--- Exercise brief ---
Would you restate every entry below word for word? Leave out the pictures.

--- Supplied information ---
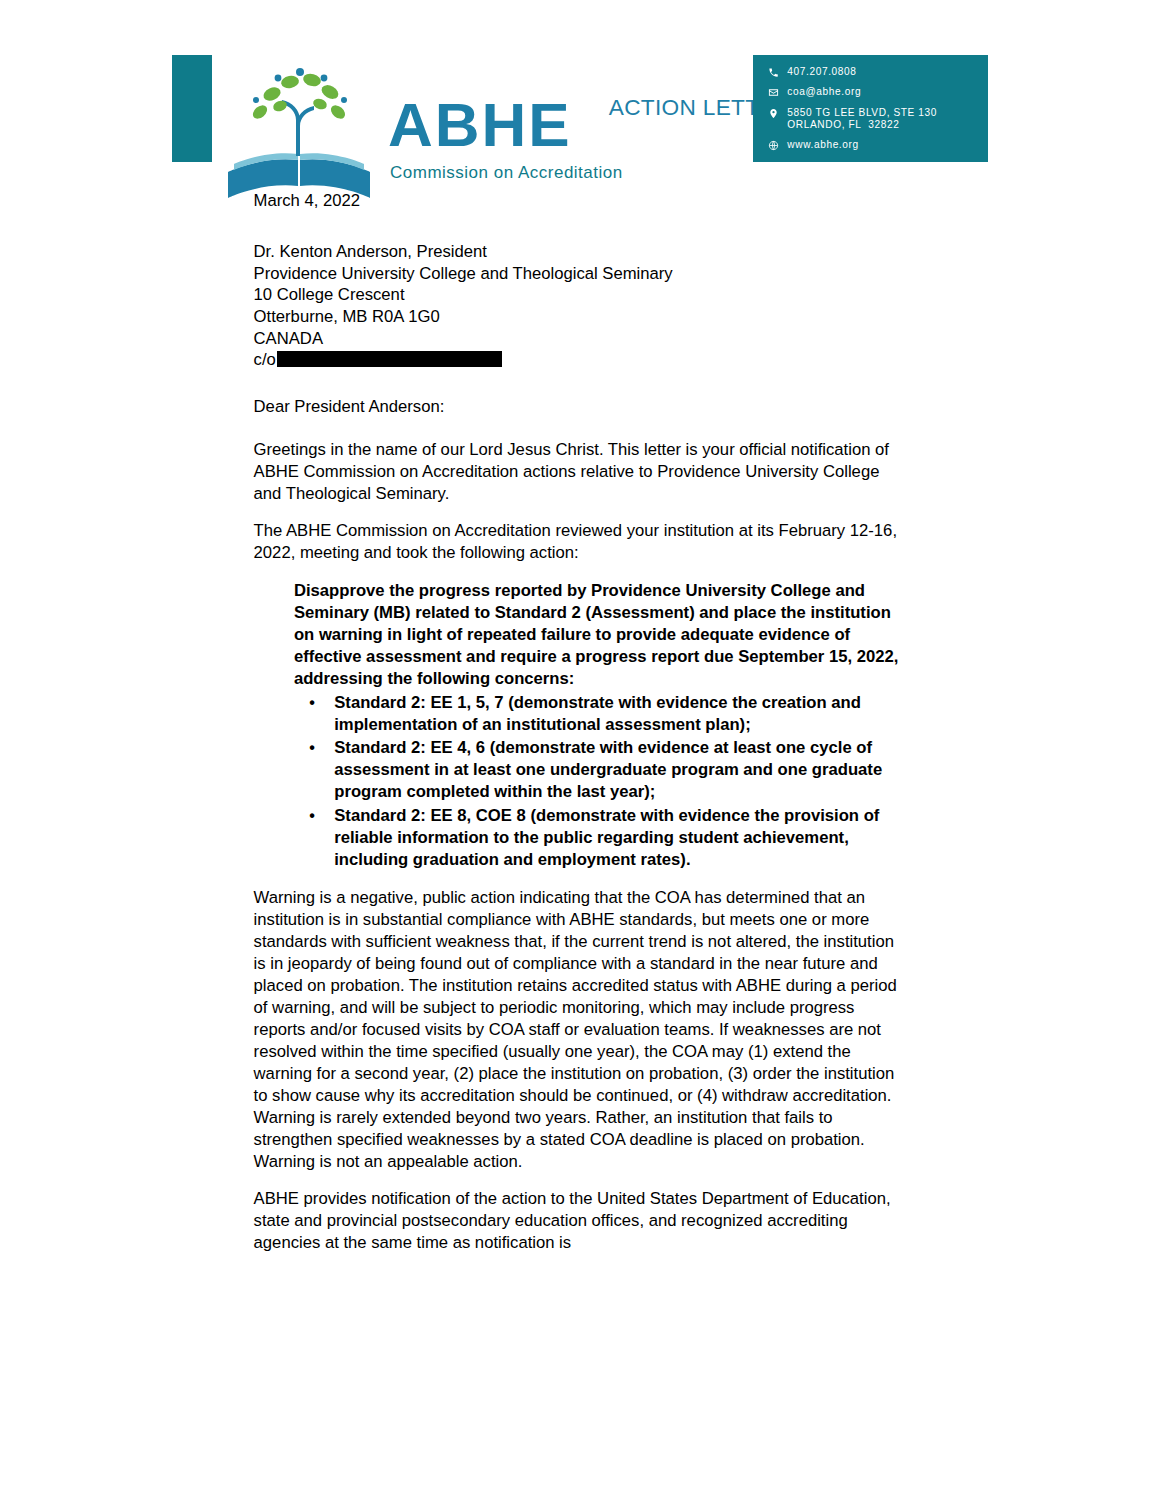ABHE Commission on Accreditation
ACTION LETTER
407.207.0808
coa@abhe.org
5850 TG LEE BLVD, STE 130
ORLANDO, FL 32822
www.abhe.org
March 4, 2022
Dr. Kenton Anderson, President
Providence University College and Theological Seminary
10 College Crescent
Otterburne, MB R0A 1G0
CANADA
c/o
Dear President Anderson:
Greetings in the name of our Lord Jesus Christ. This letter is your official notification of ABHE Commission on Accreditation actions relative to Providence University College and Theological Seminary.
The ABHE Commission on Accreditation reviewed your institution at its February 12-16, 2022, meeting and took the following action:
Disapprove the progress reported by Providence University College and Seminary (MB) related to Standard 2 (Assessment) and place the institution on warning in light of repeated failure to provide adequate evidence of effective assessment and require a progress report due September 15, 2022, addressing the following concerns:
Standard 2: EE 1, 5, 7 (demonstrate with evidence the creation and implementation of an institutional assessment plan);
Standard 2: EE 4, 6 (demonstrate with evidence at least one cycle of assessment in at least one undergraduate program and one graduate program completed within the last year);
Standard 2: EE 8, COE 8 (demonstrate with evidence the provision of reliable information to the public regarding student achievement, including graduation and employment rates).
Warning is a negative, public action indicating that the COA has determined that an institution is in substantial compliance with ABHE standards, but meets one or more standards with sufficient weakness that, if the current trend is not altered, the institution is in jeopardy of being found out of compliance with a standard in the near future and placed on probation. The institution retains accredited status with ABHE during a period of warning, and will be subject to periodic monitoring, which may include progress reports and/or focused visits by COA staff or evaluation teams. If weaknesses are not resolved within the time specified (usually one year), the COA may (1) extend the warning for a second year, (2) place the institution on probation, (3) order the institution to show cause why its accreditation should be continued, or (4) withdraw accreditation. Warning is rarely extended beyond two years. Rather, an institution that fails to strengthen specified weaknesses by a stated COA deadline is placed on probation. Warning is not an appealable action.
ABHE provides notification of the action to the United States Department of Education, state and provincial postsecondary education offices, and recognized accrediting agencies at the same time as notification is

--- Written answer ---
ABHE Commission on Accreditation
ACTION LETTER
407.207.0808
coa@abhe.org
5850 TG LEE BLVD, STE 130
ORLANDO, FL 32822
www.abhe.org
March 4, 2022
Dr. Kenton Anderson, President
Providence University College and Theological Seminary
10 College Crescent
Otterburne, MB R0A 1G0
CANADA
c/o
Dear President Anderson:
Greetings in the name of our Lord Jesus Christ. This letter is your official notification of ABHE Commission on Accreditation actions relative to Providence University College and Theological Seminary.
The ABHE Commission on Accreditation reviewed your institution at its February 12-16, 2022, meeting and took the following action:
Disapprove the progress reported by Providence University College and Seminary (MB) related to Standard 2 (Assessment) and place the institution on warning in light of repeated failure to provide adequate evidence of effective assessment and require a progress report due September 15, 2022, addressing the following concerns:
Standard 2: EE 1, 5, 7 (demonstrate with evidence the creation and implementation of an institutional assessment plan);
Standard 2: EE 4, 6 (demonstrate with evidence at least one cycle of assessment in at least one undergraduate program and one graduate program completed within the last year);
Standard 2: EE 8, COE 8 (demonstrate with evidence the provision of reliable information to the public regarding student achievement, including graduation and employment rates).
Warning is a negative, public action indicating that the COA has determined that an institution is in substantial compliance with ABHE standards, but meets one or more standards with sufficient weakness that, if the current trend is not altered, the institution is in jeopardy of being found out of compliance with a standard in the near future and placed on probation. The institution retains accredited status with ABHE during a period of warning, and will be subject to periodic monitoring, which may include progress reports and/or focused visits by COA staff or evaluation teams. If weaknesses are not resolved within the time specified (usually one year), the COA may (1) extend the warning for a second year, (2) place the institution on probation, (3) order the institution to show cause why its accreditation should be continued, or (4) withdraw accreditation. Warning is rarely extended beyond two years. Rather, an institution that fails to strengthen specified weaknesses by a stated COA deadline is placed on probation. Warning is not an appealable action.
ABHE provides notification of the action to the United States Department of Education, state and provincial postsecondary education offices, and recognized accrediting agencies at the same time as notification is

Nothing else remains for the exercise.